I remember reading of one man who preached with his eyes shut so that he would not be discouraged.  I wouldn’t encourage that for several reasons relating to the nature of expository preaching and also pulpit safety.  But what should you do?  If the circumstances conspire to make numbers an issue, then how should one respond?

I would be interested in any experiences of discouragement by numbers, or anecdotes from other preachers.

The Pressure of Infinite Resources

We live in a time when we have potential access to more study resources than ever before.  There are countless commentaries on every book of the Bible, including exegetical, technical, semi-technical, expositional, applicational, background, socio-cultural, devotional.  Then there are the Bible dictionaries, encyclopedias, literary guides, and so on.  And I shouldn’t forget the preaching helps – outlines, illustrations, series ideas, and so on.  All of this is in print, most of it is available as software, and then there is the bottomless pit of online material, ranging from helpful to truly pathetic.

What an incredible time to live in, but what a pressure it puts on us as preachers!  What if there is a resource that will unlock this passage for me and I haven’t got it or read it yet?  What if I am failing to preach as I should because I have failed to access the right preparation resource?

Learn to Discern. Discern which resources are worth owning on whatever budget you have.  Discern which ones duplicate other or earlier works.  Discern which are helpful for preaching and which are actually quagmires.  Discern how to use the web with skill rather than endless bunny trailing through cyber-space.

Remember this is God’s work and He knows. He knows what resources you actually have access to and time for.  He knows what level of training you’ve had.  He knows how pressured your preparation has been.  He knows.

In my case, I typically consult between four and ten (well-chosen and well-trusted) resources on a typical sermon.  We are blessed with more available, in more formats, than ever before.  But remember that our task is not to endlessly trawl through it all. Our task is to study God’s Word with His help, using only a small percentage of the available resources, according to our means and training, in order to preach the Word accurately and effectively to our listeners.

Big Words, Big Warnings

I recently listened to a few sessions from the last Evangelical Theological Society meetings. I’m a member and was planning to be there, but decided I’d rather teach a preaching course than attend the meetings. I have enjoyed the sessions I’ve listened to so far, but one thing stood out to me. In each of the papers that I listened to, it felt like the presenters were trying to pack the first few sentences with big words. Peer pressure, the desire to impress, the atmosphere of an intellectual atmosphere. Now as an academic I can relate to the word choices made, but as a preacher/communicator I felt very uncomfortable.

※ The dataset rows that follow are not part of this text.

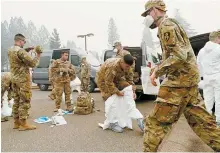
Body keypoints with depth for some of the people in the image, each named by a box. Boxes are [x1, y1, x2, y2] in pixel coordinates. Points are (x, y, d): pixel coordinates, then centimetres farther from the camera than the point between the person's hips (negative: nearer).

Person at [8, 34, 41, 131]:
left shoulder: (10, 50, 9)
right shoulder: (20, 51, -17)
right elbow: (32, 64, -17)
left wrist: (26, 51, 10)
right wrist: (38, 55, -3)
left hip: (14, 79, 9)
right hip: (23, 79, -9)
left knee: (17, 101, 14)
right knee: (24, 101, -4)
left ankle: (16, 122, 20)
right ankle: (23, 124, -2)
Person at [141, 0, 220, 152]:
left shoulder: (166, 25, -11)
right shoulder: (171, 24, 21)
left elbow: (179, 55, -22)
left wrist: (157, 71, -17)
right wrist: (159, 68, 20)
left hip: (180, 77, -10)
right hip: (188, 76, 10)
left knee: (158, 119, -6)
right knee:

As preachers we can fall into the same trap. It is easy to choose big words when little ones would do the job. There may be the odd occasion where a big word is worth the extra effort and explanation required (such as key theological terms like justification). But often there is no real benefit to going big on the word front, and there may be real reasons not to:

Intellectual pride easily creeps in. The best sportsmen make their skill look easy, why don’t we take the same approach? Often the use of big words is partially driven by the desire to look intellectual and educated.

Communication is about communicating, not impressing. So what if people affirm the message after you’re done? So what if they take comfort from knowing that you know lots of theological stuff? The goal in preaching is not to indicate what you know, but to help them know and live out the Bible. If they don’t get the words, they won’t live the Word.

Big words can divide the church. What if some people understand the big words, while others do not? Surely a church divided along educational or class lines would undermine the very essence of the church as the New Testament presents it.

Generally speaking, when we’re tempted to use big words, let’s not.